§ **What you are asked to do**
Please repeat the listing exactly, with every line intact.

--- START ---

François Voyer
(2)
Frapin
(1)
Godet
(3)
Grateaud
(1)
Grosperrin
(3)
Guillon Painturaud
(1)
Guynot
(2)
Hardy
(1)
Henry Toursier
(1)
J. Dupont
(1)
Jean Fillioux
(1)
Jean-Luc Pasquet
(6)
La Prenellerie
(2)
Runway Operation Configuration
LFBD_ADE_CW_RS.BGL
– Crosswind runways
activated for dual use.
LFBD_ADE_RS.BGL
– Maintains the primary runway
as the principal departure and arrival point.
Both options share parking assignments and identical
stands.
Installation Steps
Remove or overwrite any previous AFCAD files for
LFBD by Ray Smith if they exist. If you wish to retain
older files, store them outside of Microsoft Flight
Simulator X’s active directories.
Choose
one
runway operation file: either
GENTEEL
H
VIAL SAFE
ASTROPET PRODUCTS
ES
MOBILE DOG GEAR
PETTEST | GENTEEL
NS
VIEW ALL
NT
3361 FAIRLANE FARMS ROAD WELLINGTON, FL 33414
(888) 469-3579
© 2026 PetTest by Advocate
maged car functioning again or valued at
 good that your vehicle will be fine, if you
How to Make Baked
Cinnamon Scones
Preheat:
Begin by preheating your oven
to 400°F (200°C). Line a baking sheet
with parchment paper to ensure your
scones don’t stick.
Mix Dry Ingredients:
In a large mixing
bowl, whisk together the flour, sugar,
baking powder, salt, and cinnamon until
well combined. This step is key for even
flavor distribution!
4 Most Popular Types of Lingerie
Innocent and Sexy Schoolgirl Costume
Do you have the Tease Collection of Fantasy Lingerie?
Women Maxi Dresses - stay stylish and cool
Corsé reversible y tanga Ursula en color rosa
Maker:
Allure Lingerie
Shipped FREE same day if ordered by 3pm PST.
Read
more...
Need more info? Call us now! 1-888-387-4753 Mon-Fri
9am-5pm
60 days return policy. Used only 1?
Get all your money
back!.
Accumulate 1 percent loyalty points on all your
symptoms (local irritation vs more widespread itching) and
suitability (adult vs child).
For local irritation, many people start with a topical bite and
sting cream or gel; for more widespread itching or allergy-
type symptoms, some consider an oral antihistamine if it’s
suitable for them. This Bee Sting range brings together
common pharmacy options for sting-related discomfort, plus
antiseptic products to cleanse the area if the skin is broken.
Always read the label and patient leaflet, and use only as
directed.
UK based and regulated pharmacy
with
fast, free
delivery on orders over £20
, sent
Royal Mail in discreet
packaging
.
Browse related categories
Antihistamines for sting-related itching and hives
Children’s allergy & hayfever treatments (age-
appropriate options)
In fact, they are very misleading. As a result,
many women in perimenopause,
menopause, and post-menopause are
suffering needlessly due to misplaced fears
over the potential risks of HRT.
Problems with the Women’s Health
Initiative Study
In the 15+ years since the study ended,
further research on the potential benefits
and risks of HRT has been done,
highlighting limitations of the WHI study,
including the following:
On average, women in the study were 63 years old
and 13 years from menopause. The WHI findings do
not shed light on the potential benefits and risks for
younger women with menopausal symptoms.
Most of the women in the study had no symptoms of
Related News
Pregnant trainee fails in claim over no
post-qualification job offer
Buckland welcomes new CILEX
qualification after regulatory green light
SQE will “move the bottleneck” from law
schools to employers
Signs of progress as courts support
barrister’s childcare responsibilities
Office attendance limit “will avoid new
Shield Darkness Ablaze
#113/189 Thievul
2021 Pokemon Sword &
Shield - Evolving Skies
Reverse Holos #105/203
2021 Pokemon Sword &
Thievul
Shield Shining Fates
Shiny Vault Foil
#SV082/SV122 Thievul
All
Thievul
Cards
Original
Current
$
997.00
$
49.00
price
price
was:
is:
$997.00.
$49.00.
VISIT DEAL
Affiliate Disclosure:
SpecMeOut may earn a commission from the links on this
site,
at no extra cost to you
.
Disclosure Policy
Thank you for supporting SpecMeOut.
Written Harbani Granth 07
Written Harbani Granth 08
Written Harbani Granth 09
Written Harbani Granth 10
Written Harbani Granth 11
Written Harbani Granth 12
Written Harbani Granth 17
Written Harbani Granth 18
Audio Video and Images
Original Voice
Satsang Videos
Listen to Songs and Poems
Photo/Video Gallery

--- END ---

§ **Answer section**
François Voyer
(2)
Frapin
(1)
Godet
(3)
Grateaud
(1)
Grosperrin
(3)
Guillon Painturaud
(1)
Guynot
(2)
Hardy
(1)
Henry Toursier
(1)
J. Dupont
(1)
Jean Fillioux
(1)
Jean-Luc Pasquet
(6)
La Prenellerie
(2)
Runway Operation Configuration
LFBD_ADE_CW_RS.BGL
– Crosswind runways
activated for dual use.
LFBD_ADE_RS.BGL
– Maintains the primary runway
as the principal departure and arrival point.
Both options share parking assignments and identical
stands.
Installation Steps
Remove or overwrite any previous AFCAD files for
LFBD by Ray Smith if they exist. If you wish to retain
older files, store them outside of Microsoft Flight
Simulator X’s active directories.
Choose
one
runway operation file: either
GENTEEL
H
VIAL SAFE
ASTROPET PRODUCTS
ES
MOBILE DOG GEAR
PETTEST | GENTEEL
NS
VIEW ALL
NT
3361 FAIRLANE FARMS ROAD WELLINGTON, FL 33414
(888) 469-3579
© 2026 PetTest by Advocate
maged car functioning again or valued at
 good that your vehicle will be fine, if you
How to Make Baked
Cinnamon Scones
Preheat:
Begin by preheating your oven
to 400°F (200°C). Line a baking sheet
with parchment paper to ensure your
scones don’t stick.
Mix Dry Ingredients:
In a large mixing
bowl, whisk together the flour, sugar,
baking powder, salt, and cinnamon until
well combined. This step is key for even
flavor distribution!
4 Most Popular Types of Lingerie
Innocent and Sexy Schoolgirl Costume
Do you have the Tease Collection of Fantasy Lingerie?
Women Maxi Dresses - stay stylish and cool
Corsé reversible y tanga Ursula en color rosa
Maker:
Allure Lingerie
Shipped FREE same day if ordered by 3pm PST.
Read
more...
Need more info? Call us now! 1-888-387-4753 Mon-Fri
9am-5pm
60 days return policy. Used only 1?
Get all your money
back!.
Accumulate 1 percent loyalty points on all your
symptoms (local irritation vs more widespread itching) and
suitability (adult vs child).
For local irritation, many people start with a topical bite and
sting cream or gel; for more widespread itching or allergy-
type symptoms, some consider an oral antihistamine if it’s
suitable for them. This Bee Sting range brings together
common pharmacy options for sting-related discomfort, plus
antiseptic products to cleanse the area if the skin is broken.
Always read the label and patient leaflet, and use only as
directed.
UK based and regulated pharmacy
with
fast, free
delivery on orders over £20
, sent
Royal Mail in discreet
packaging
.
Browse related categories
Antihistamines for sting-related itching and hives
Children’s allergy & hayfever treatments (age-
appropriate options)
In fact, they are very misleading. As a result,
many women in perimenopause,
menopause, and post-menopause are
suffering needlessly due to misplaced fears
over the potential risks of HRT.
Problems with the Women’s Health
Initiative Study
In the 15+ years since the study ended,
further research on the potential benefits
and risks of HRT has been done,
highlighting limitations of the WHI study,
including the following:
On average, women in the study were 63 years old
and 13 years from menopause. The WHI findings do
not shed light on the potential benefits and risks for
younger women with menopausal symptoms.
Most of the women in the study had no symptoms of
Related News
Pregnant trainee fails in claim over no
post-qualification job offer
Buckland welcomes new CILEX
qualification after regulatory green light
SQE will “move the bottleneck” from law
schools to employers
Signs of progress as courts support
barrister’s childcare responsibilities
Office attendance limit “will avoid new
Shield Darkness Ablaze
#113/189 Thievul
2021 Pokemon Sword &
Shield - Evolving Skies
Reverse Holos #105/203
2021 Pokemon Sword &
Thievul
Shield Shining Fates
Shiny Vault Foil
#SV082/SV122 Thievul
All
Thievul
Cards
Original
Current
$
997.00
$
49.00
price
price
was:
is:
$997.00.
$49.00.
VISIT DEAL
Affiliate Disclosure:
SpecMeOut may earn a commission from the links on this
site,
at no extra cost to you
.
Disclosure Policy
Thank you for supporting SpecMeOut.
Written Harbani Granth 07
Written Harbani Granth 08
Written Harbani Granth 09
Written Harbani Granth 10
Written Harbani Granth 11
Written Harbani Granth 12
Written Harbani Granth 17
Written Harbani Granth 18
Audio Video and Images
Original Voice
Satsang Videos
Listen to Songs and Poems
Photo/Video Gallery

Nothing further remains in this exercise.